(SHORT TASK) Could you convert the lines below into a numbered list, starting with the very first line and stopping after the line that contains "name author: (L.) Gould", and skipping any blank lines?

>> Start THE INPUT

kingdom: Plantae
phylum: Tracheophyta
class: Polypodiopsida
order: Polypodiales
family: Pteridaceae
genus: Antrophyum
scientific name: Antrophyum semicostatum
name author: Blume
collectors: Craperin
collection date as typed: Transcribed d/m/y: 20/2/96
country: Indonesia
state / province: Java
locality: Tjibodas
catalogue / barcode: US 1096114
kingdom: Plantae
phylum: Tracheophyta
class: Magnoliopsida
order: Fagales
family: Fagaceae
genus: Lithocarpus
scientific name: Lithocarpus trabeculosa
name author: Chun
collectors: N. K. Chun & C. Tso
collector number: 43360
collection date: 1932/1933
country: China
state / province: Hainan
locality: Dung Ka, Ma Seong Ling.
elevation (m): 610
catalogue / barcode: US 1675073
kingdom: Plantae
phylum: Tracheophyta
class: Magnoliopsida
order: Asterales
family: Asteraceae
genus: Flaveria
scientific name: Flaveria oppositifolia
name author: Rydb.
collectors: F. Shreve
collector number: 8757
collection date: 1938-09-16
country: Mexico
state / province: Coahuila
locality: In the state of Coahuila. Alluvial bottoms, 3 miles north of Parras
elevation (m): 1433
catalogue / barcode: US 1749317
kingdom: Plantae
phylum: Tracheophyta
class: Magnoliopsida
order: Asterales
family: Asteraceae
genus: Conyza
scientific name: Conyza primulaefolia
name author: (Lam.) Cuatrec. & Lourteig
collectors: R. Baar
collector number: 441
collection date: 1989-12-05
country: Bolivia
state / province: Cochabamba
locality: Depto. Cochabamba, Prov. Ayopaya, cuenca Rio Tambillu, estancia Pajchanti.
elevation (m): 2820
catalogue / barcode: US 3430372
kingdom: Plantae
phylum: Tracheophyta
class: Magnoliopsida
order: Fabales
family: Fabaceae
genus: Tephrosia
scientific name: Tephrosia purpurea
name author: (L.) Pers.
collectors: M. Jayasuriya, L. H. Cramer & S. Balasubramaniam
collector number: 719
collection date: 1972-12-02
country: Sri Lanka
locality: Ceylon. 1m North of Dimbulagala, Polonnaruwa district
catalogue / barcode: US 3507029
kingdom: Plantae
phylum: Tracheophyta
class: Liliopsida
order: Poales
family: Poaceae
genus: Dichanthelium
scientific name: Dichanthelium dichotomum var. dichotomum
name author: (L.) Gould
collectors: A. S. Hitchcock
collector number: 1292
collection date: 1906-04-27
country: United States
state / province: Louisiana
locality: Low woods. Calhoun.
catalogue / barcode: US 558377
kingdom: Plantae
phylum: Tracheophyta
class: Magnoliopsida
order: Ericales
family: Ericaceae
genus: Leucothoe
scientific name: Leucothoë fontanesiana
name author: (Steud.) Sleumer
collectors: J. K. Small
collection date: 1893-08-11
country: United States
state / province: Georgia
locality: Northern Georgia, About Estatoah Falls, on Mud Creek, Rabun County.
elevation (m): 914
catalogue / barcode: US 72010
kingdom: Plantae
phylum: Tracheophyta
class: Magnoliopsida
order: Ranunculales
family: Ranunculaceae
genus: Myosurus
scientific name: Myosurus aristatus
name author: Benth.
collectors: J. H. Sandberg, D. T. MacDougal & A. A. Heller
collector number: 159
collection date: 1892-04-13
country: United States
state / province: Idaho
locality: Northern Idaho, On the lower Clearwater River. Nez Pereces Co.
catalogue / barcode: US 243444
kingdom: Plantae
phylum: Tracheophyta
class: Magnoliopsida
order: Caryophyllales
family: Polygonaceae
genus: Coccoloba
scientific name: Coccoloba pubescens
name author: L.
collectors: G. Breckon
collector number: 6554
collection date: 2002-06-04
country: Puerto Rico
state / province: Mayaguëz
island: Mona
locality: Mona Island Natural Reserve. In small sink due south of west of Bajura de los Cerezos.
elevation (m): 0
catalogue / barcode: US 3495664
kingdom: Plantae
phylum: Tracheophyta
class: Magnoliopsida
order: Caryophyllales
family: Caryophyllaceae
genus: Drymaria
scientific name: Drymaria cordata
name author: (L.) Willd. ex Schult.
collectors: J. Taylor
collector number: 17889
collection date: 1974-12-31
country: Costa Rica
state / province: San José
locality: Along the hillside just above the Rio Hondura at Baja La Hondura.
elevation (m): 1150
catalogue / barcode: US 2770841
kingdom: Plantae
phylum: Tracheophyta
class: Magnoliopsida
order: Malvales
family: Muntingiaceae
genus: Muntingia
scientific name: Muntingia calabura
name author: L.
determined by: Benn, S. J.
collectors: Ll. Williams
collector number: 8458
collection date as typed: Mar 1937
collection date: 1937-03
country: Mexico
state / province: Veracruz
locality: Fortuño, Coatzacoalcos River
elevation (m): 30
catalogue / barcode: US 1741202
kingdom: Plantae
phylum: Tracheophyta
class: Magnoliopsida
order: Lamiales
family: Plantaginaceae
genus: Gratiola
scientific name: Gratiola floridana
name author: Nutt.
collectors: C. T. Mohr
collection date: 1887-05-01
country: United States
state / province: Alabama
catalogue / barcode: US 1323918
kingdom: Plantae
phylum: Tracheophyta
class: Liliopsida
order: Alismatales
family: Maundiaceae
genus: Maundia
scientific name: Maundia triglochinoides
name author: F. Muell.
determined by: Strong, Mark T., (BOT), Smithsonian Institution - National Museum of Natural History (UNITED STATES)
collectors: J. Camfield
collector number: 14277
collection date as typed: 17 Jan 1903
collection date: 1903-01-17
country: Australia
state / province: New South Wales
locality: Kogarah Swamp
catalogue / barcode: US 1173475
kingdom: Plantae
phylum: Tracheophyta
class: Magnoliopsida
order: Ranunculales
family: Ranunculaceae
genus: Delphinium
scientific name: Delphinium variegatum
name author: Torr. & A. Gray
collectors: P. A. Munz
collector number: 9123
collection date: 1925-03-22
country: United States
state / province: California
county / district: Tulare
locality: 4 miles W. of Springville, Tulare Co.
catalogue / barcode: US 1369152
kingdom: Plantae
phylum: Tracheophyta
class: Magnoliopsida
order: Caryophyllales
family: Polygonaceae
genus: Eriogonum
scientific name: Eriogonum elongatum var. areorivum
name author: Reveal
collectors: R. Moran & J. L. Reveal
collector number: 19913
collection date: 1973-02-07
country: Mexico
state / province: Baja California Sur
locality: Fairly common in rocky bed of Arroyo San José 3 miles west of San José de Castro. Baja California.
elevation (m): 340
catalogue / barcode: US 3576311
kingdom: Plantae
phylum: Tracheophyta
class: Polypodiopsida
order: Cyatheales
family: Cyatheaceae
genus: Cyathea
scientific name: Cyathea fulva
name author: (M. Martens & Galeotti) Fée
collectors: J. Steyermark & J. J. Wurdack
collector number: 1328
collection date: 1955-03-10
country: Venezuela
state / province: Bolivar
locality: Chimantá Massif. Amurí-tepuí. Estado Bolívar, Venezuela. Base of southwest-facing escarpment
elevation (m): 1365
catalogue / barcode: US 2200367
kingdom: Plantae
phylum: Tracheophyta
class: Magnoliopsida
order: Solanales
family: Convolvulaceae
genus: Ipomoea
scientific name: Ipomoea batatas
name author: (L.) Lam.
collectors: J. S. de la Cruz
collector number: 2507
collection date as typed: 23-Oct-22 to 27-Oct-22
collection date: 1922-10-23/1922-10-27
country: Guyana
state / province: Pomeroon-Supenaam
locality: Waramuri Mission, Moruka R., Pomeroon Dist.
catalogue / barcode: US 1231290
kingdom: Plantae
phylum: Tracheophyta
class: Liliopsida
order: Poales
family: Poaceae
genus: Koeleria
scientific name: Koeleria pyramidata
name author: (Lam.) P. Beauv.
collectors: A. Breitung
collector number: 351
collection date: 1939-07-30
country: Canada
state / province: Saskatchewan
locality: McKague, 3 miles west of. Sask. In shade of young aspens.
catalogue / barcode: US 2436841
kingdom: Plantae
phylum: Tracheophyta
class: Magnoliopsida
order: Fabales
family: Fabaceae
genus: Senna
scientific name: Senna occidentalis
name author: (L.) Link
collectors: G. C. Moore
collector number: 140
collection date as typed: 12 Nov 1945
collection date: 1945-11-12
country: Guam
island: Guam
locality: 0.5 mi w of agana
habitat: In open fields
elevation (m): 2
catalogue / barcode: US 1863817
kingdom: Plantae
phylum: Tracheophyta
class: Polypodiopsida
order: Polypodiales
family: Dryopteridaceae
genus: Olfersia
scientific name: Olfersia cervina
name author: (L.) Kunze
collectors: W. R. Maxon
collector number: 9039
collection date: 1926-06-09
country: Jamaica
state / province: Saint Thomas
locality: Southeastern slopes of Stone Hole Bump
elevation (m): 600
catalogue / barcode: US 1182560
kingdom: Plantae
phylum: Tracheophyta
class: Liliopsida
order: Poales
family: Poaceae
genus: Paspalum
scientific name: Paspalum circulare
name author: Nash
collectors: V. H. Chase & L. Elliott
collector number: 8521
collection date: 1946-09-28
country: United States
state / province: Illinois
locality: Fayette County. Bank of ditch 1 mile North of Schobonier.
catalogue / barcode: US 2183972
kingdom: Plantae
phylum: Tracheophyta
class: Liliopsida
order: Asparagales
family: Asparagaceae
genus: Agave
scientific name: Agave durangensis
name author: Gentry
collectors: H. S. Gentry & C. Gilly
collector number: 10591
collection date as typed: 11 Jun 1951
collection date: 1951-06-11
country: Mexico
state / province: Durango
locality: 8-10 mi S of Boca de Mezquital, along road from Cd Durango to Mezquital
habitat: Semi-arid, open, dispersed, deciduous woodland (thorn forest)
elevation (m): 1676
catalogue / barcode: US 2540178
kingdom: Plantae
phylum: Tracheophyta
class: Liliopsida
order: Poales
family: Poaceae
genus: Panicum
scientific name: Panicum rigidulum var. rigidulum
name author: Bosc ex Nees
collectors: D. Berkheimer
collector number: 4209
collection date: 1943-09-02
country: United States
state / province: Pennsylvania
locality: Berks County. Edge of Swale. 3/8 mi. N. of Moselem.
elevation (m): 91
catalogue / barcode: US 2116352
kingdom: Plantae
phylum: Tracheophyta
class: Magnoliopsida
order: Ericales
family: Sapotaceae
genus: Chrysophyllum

>> End THE INPUT

(WRITTEN SOLUTION)
1. kingdom: Plantae
2. phylum: Tracheophyta
3. class: Polypodiopsida
4. order: Polypodiales
5. family: Pteridaceae
6. genus: Antrophyum
7. scientific name: Antrophyum semicostatum
8. name author: Blume
9. collectors: Craperin
10. collection date as typed: Transcribed d/m/y: 20/2/96
11. country: Indonesia
12. state / province: Java
13. locality: Tjibodas
14. catalogue / barcode: US 1096114
15. kingdom: Plantae
16. phylum: Tracheophyta
17. class: Magnoliopsida
18. order: Fagales
19. family: Fagaceae
20. genus: Lithocarpus
21. scientific name: Lithocarpus trabeculosa
22. name author: Chun
23. collectors: N. K. Chun & C. Tso
24. collector number: 43360
25. collection date: 1932/1933
26. country: China
27. state / province: Hainan
28. locality: Dung Ka, Ma Seong Ling.
29. elevation (m): 610
30. catalogue / barcode: US 1675073
31. kingdom: Plantae
32. phylum: Tracheophyta
33. class: Magnoliopsida
34. order: Asterales
35. family: Asteraceae
36. genus: Flaveria
37. scientific name: Flaveria oppositifolia
38. name author: Rydb.
39. collectors: F. Shreve
40. collector number: 8757
41. collection date: 1938-09-16
42. country: Mexico
43. state / province: Coahuila
44. locality: In the state of Coahuila. Alluvial bottoms, 3 miles north of Parras
45. elevation (m): 1433
46. catalogue / barcode: US 1749317
47. kingdom: Plantae
48. phylum: Tracheophyta
49. class: Magnoliopsida
50. order: Asterales
51. family: Asteraceae
52. genus: Conyza
53. scientific name: Conyza primulaefolia
54. name author: (Lam.) Cuatrec. & Lourteig
55. collectors: R. Baar
56. collector number: 441
57. collection date: 1989-12-05
58. country: Bolivia
59. state / province: Cochabamba
60. locality: Depto. Cochabamba, Prov. Ayopaya, cuenca Rio Tambillu, estancia Pajchanti.
61. elevation (m): 2820
62. catalogue / barcode: US 3430372
63. kingdom: Plantae
64. phylum: Tracheophyta
65. class: Magnoliopsida
66. order: Fabales
67. family: Fabaceae
68. genus: Tephrosia
69. scientific name: Tephrosia purpurea
70. name author: (L.) Pers.
71. collectors: M. Jayasuriya, L. H. Cramer & S. Balasubramaniam
72. collector number: 719
73. collection date: 1972-12-02
74. country: Sri Lanka
75. locality: Ceylon. 1m North of Dimbulagala, Polonnaruwa district
76. catalogue / barcode: US 3507029
77. kingdom: Plantae
78. phylum: Tracheophyta
79. class: Liliopsida
80. order: Poales
81. family: Poaceae
82. genus: Dichanthelium
83. scientific name: Dichanthelium dichotomum var. dichotomum
84. name author: (L.) Gould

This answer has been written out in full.